Carson McCullers que ya enfermara en 1932 de una fiebre reumática de diagnóstico equivocado, sufre hacia 1941 un nuevo ataque cerebral que la dejaría paralítica de un costado. En los últimos años de su vida se ve aquejada de dolores constantes y su invalidez avanza considerablemente. Padece varios ataques al corazón, y el 29 de septiembre de 1967 muere en el Hospital de Nyack, estado de New York, a causa de un cáncer de mama.

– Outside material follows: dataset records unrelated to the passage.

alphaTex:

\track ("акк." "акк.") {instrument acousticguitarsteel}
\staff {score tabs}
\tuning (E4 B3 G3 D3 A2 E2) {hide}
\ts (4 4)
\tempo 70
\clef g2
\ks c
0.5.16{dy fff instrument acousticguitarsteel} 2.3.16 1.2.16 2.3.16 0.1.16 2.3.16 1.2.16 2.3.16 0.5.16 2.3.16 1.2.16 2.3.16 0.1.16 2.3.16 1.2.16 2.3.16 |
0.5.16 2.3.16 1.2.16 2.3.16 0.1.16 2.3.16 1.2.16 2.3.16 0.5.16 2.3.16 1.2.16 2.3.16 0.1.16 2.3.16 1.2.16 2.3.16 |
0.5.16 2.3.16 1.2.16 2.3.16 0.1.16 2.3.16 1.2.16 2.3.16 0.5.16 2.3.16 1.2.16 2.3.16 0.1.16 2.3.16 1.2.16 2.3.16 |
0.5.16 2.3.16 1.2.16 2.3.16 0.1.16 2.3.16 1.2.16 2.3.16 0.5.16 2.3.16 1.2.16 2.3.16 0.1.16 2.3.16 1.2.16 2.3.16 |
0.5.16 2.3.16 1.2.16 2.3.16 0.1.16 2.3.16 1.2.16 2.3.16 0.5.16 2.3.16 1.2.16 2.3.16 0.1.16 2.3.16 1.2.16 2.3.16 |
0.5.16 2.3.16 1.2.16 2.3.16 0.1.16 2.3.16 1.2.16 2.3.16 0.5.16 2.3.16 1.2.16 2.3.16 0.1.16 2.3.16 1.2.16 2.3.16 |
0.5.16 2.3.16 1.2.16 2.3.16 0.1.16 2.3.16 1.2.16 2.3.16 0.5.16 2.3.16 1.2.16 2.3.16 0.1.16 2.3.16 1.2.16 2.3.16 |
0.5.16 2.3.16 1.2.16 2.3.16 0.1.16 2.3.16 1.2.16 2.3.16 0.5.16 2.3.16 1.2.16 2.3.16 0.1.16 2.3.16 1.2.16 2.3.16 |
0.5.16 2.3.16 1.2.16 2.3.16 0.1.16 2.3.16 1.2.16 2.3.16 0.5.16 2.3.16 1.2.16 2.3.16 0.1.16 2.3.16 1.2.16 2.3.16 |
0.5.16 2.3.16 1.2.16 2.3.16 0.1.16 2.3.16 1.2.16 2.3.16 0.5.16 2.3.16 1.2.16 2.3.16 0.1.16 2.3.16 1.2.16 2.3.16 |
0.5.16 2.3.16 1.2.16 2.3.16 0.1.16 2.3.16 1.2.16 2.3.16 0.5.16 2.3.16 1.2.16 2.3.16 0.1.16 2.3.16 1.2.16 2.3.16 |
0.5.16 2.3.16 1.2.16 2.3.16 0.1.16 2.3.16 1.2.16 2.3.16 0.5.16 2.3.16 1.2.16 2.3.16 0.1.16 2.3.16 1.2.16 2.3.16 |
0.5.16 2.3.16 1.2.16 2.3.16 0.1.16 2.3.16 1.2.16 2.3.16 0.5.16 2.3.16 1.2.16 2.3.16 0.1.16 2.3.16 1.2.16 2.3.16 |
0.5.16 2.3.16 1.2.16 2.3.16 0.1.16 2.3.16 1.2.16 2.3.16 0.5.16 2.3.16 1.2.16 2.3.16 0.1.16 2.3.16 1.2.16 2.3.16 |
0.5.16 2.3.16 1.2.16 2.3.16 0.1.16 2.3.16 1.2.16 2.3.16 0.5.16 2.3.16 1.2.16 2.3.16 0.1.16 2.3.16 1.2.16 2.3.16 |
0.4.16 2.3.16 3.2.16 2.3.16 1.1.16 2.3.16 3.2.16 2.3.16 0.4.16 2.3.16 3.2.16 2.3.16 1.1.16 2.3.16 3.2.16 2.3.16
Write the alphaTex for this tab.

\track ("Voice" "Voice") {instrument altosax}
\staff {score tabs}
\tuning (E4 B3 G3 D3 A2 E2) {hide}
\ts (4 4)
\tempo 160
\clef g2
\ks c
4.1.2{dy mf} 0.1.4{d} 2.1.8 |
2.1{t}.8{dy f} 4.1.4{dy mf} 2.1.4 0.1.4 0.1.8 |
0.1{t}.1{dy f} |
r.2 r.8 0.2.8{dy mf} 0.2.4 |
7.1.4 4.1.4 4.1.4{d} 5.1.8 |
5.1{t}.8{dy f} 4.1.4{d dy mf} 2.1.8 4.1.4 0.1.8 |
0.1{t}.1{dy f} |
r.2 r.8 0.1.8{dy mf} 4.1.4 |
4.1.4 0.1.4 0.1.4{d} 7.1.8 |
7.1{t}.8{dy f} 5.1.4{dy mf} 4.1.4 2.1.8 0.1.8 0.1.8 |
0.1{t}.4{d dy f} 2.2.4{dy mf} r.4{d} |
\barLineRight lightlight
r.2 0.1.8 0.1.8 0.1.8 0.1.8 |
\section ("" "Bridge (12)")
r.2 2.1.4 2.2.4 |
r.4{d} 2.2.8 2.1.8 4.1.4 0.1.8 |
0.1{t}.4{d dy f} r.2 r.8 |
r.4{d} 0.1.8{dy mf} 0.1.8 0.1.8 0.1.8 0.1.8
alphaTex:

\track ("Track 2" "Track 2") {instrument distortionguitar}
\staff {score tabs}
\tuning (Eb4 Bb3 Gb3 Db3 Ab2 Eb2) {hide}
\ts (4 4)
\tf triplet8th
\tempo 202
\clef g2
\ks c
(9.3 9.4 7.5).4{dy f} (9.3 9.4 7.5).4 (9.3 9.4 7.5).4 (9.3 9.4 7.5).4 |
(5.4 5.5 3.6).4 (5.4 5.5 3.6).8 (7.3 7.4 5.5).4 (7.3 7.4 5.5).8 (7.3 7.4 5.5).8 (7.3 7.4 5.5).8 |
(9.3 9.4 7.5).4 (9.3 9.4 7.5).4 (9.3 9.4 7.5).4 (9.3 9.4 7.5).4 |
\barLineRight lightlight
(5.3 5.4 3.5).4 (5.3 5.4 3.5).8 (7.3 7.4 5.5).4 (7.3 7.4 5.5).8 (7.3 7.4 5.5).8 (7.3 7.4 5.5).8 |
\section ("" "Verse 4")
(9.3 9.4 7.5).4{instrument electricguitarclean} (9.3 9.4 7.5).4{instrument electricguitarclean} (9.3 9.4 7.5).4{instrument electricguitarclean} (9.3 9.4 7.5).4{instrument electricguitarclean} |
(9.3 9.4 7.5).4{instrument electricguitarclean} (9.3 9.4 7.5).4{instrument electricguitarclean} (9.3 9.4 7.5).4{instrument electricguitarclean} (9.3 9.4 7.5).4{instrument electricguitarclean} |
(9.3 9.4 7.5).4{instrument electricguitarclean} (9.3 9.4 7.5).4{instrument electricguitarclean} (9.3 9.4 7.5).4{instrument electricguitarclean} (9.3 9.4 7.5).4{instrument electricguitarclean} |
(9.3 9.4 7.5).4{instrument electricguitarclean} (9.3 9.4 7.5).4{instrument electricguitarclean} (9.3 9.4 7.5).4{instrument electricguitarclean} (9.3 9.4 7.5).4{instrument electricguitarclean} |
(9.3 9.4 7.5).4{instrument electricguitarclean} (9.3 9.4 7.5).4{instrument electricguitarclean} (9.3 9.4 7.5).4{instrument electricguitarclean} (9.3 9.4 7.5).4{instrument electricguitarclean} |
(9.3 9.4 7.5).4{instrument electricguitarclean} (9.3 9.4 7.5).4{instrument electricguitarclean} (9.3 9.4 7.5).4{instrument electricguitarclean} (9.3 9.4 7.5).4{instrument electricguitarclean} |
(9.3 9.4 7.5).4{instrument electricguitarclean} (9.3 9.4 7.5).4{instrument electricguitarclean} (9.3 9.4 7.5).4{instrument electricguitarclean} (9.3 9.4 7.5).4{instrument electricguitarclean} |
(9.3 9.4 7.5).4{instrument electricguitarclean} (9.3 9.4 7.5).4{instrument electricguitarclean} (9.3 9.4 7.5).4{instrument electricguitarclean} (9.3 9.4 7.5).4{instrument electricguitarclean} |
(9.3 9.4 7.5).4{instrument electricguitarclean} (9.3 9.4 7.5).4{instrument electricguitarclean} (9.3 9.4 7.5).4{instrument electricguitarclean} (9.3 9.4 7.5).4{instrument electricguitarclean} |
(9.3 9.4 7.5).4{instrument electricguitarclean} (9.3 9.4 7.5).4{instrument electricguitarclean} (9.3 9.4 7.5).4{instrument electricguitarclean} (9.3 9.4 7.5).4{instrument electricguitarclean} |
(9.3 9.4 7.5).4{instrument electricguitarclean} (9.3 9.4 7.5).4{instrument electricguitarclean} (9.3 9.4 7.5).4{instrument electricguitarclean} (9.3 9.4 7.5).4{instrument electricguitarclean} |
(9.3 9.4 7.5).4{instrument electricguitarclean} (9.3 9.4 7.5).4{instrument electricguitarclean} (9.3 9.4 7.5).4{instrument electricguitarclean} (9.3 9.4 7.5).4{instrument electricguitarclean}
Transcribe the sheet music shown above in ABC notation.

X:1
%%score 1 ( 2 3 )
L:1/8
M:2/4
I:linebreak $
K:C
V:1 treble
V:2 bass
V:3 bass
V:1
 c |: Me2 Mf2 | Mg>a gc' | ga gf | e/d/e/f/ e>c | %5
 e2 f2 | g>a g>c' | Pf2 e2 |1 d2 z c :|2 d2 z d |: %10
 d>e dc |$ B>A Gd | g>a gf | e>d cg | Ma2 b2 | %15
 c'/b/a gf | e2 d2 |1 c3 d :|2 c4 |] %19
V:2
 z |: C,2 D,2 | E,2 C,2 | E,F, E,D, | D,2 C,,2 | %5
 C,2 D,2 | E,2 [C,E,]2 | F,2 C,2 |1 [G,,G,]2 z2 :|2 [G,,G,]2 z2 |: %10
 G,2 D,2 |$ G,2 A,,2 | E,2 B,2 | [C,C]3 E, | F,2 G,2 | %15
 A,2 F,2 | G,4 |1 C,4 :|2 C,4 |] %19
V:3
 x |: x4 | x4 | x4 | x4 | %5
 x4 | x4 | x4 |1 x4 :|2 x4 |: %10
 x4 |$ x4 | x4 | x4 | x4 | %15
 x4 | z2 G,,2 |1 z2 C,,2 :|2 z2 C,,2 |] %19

En su obra, tan inusual como excepcional, capaz, quizás, como jamás pudo hacerlo ningún otro escritor norteamericano, de explorar en profundidad el aislamiento espiritual de esos seres inadaptados y marginados que pueblan los oscuros pueblos del Sur de Estados Unidos, Carson McCullers se erige también en pionera al tratar a fondo, por primera vez, ese amor que no es el amor de Eros, sino el amor-amistad. Ese amor que tan difícilmente se puede vivir. Le horroriza el sexo, y sin embargo éste aparece constantemente, junto con el adulterio y la homosexualidad, en sus libros. En el caso de Carson, parece haber un abismo entre la sexualidad y el amor, entre la lujuria y la belleza. Reeves era un hombre bello, y Carson le amó como a un hermano gemelo. Los cuerpos parecen ignorarse, aunque el deseo está a flor de piel. La belleza, según la escritoria, no puede coexistir con el sexo. En "La balada del café triste", por ejemplo, Miss amelia se casa con Marvin Macy, la belleza pura, el hombre más apuesto de la ciudad, pero, cuando éste intenta meterse en su cama, ella le rechaza violentamente. Tan sólo acepta el contacto físico de su primo Lymon Willis, el pequeño jorobado sin edad. Sensualidad en vez de sexualidad. El amor-amistad que no se vive. Y los personajes "anormales" dan cuenta, simbólicamente, de la imposibilidad de hallar el amor.